We load the `netflix_titles.csv` file into a pandas DataFrame. Since our recommendation system is based on movie descriptions, we drop any entries that do not have a description.

In [None]:
# Load the Netflix dataset and remove entries with missing descriptions
df = pd.read_csv('netflix_titles.csv')
df = df.dropna(subset=['description']).reset_index(drop=True)

## Loading the Pre-trained Model and Computing Embeddings

We use the multilingual model `paraphrase-multilingual-MiniLM-L12-v2` from Sentence Transformers. This model is capable of generating embeddings for descriptions in multiple languages. We then compute embeddings for every movie/TV show description in our dataset.

In [None]:
# Load the pre-trained Sentence Transformer model on the specified device
model = SentenceTransformer('paraphrase-multilingual-MiniLM-L12-v2', device=device)

# Extract descriptions from the DataFrame and compute embeddings
descriptions = df['description'].tolist()
desc_embeddings = model.encode(descriptions, convert_to_tensor=True, device=device)

## Recommendation Function

The `recommend_movie` function takes a user query and returns the top `n` recommended movies/TV shows based on the cosine similarity between the query embedding and the description embeddings.

**Steps:**
1. Compute the embedding for the query.
2. Compute cosine similarity scores between the query and all movie descriptions.
3. Identify the indices corresponding to the top recommendations.
4. Return a DataFrame with the recommended titles and additional information.

In [None]:
def recommend_movie(query, model, desc_embeddings, df, top_n=5):
    # Compute embedding for the query
    query_embedding = model.encode(query, convert_to_tensor=True, device=device)
    
    # Calculate cosine similarity between the query and all movie descriptions
    cosine_scores = util.cos_sim(query_embedding, desc_embeddings)[0]
    
    # Move scores to CPU and convert to a numpy array for further processing
    cosine_scores_cpu = cosine_scores.cpu().numpy()
    
    # Get indices of the top_n most similar descriptions
    top_indices = np.argpartition(-cosine_scores_cpu, range(top_n))[:top_n]
    top_indices = top_indices[np.argsort(-cosine_scores_cpu[top_indices])]
    
    # Prepare a DataFrame with the top recommendations and compute match percentage
    recommended_df = df.iloc[top_indices][['title', 'description', 'listed_in', 'release_year']].copy()
    recommended_df['match_percentage'] = cosine_scores_cpu[top_indices] * 100
    return recommended_df

## Displaying Recommendations

The `display_recommendations` function uses the `rich` library to display the recommendations in a well-formatted and colorful table. Each row includes the movie/TV show title, description, genre (listed_in), release year, and the matching percentage.

In [None]:
def display_recommendations(recommendations: pd.DataFrame):
    table = Table(
        title="[bold bright_blue]Recommended movies/TV Shows[/bold bright_blue]",
        title_style="bold underline",
        box=box.DOUBLE_EDGE,
        border_style="bright_green",
        show_lines=True,
        padding=(0, 1)
    )

    # Define table columns with styling
    table.add_column("Name", style="bold cyan", no_wrap=False)
    table.add_column("Description", style="green", no_wrap=False, overflow="fold", justify="left")
    table.add_column("Listed in", style="magenta", no_wrap=False)
    table.add_column("Release Year", style="yellow", no_wrap=True)
    table.add_column("Match", style="bright_red", no_wrap=True)

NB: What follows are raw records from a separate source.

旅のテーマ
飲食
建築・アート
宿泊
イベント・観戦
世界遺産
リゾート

    # Add each recommendation as a row in the table
    for _, row in recommendations.iterrows():
        table.add_row(
            f"[bold]{row['title']}[/bold]",
            row['description'],
            row['listed_in'],
            str(row['release_year']),
            f"{row['match_percentage']:.2f}%"
        )

    console.print(table)

## Interactive Query Loop

The final cell creates an interactive loop where the user can enter a query (e.g., a movie description or keywords) and receive the top recommendations based on semantic similarity. Type `'exit'` to stop the loop.

In [None]:
# Interactive loop to receive user queries and display recommendations
while True:
    query = input("Enter query (or 'exit' to stop): ")
    if query.lower() == 'exit':
        break
    # Retrieve top 3 recommendations for the query
    recommendations = recommend_movie(query, model, desc_embeddings, df, top_n=3)
    display_recommendations(recommendations)